Michal Abaffy <mabaffy> updated the status of jira ISPN-2186 to Reopened
Michal Abaffy <mabaffy> made a comment on jira ISPN-2186 I have run benchmark elasticity 2-4 test with radargun on my localhost with infinispan-core:5.1.7-Final-redhat-1 several times and the problem seems to still be there. Example log: 11:25:13,355 WARN [org.infinispan.transaction.TransactionTable] (pool-1-thread-1) ISPN000100: Stopping, but there are 5 local transactions and 0 remote transactions that did not finish in time. 11:25:13,363 DEBUG [org.infinispan.cacheviews.CacheViewsManagerImpl] (CacheViewInstaller-1,mabaffy-14775) Installing new view CacheView{viewId=8, members=[mabaffy-5803, mabaffy-30789]} for cache x 11:25:13,371 DEBUG [org.infinispan.cacheviews.CacheViewsManagerImpl] (CacheViewInstaller-1,mabaffy-14775) Cache x view CacheView{viewId=8, members=[mabaffy-5803, mabaffy-30789]} installation was interrupted because the coordinator is shutting down
I have run this test also on jenkins machines, so you could see whole logs and configuration of test. See Build Artifacts->report->stdout.zip->slave2.log and time 05:09:35 in https://jenkins.mw.lab.eng.bos.redhat.com/hudson/view/EDG6/view/EDG-REPORTS-PERF/job/jdg60-benchmark-elasticity-02-04-radargun/2/ That warning is also in slave4.log and is missing in slave1 and slave3
Dan Berindei <dberinde> made a comment on jira ISPN-2186 I see, I misread the description of the bug a bit. I fixed the part where the cache view installation commands from the old coordinator reach the new coordinator and break the new coordinator's cache view installation (potentially making it hang). I did not fix the old coordinator attempting to install a new cache view, because CacheViewsManagerImpl only finds out about the shutdown after all the local caches have been already stopped.

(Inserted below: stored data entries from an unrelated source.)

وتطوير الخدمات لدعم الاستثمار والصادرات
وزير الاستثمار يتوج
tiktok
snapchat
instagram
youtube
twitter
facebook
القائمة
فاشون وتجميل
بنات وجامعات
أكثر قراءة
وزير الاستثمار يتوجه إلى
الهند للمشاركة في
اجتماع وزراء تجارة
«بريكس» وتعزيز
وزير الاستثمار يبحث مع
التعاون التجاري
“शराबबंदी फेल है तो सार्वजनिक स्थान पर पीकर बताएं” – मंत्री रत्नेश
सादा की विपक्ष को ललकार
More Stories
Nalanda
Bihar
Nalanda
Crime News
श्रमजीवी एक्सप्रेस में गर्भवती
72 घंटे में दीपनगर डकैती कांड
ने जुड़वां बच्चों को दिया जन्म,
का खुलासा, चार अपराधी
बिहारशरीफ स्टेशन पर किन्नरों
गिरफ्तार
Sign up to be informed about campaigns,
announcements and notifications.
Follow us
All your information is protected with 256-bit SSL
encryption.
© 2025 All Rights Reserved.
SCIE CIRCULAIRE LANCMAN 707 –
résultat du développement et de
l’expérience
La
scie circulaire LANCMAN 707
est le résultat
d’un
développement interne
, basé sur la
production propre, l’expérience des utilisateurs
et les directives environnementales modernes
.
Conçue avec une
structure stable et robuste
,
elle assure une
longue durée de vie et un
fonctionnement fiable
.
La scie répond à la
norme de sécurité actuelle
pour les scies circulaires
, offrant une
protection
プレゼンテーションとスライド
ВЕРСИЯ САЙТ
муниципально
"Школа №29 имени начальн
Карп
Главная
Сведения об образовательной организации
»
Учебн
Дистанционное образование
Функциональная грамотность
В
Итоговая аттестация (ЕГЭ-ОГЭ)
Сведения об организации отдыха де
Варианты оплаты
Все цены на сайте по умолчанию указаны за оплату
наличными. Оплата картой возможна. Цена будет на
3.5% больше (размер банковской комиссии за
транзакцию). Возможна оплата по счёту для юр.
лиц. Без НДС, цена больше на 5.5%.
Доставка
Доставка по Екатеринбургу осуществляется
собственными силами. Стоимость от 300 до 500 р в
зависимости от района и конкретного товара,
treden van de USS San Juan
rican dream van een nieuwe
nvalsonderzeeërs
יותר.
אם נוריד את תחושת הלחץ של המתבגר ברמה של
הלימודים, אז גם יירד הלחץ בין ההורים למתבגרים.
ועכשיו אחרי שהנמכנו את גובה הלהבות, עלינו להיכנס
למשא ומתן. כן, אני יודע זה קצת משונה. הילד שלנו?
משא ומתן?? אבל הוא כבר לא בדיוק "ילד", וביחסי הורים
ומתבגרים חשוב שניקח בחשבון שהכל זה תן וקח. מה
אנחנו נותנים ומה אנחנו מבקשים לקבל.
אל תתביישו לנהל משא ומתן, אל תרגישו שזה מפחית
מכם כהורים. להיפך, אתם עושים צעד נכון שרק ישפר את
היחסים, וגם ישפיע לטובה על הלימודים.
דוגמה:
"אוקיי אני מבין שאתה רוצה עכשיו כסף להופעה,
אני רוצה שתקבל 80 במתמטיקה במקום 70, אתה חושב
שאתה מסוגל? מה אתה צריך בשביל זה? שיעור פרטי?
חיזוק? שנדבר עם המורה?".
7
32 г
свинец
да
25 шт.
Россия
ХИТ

Dan Berindei <dberinde> updated the status of jira ISPN-2186 to Resolved
Dan Berindei <dberinde> made a comment on jira ISPN-2186 A proper fix would require the global components to know that they will be stopped before we start shutting down the caches. But I don't think it's worth doing it just to avoid a DEBUG log message. We should instead focus on adding a method to gracefully shut down the entire cluster: ISPN-1239
Not a regression and does not affect data integrity. Setting severity to LOW and moving to 6.1.
Set flag to nominate this bug for 6.2 release notes.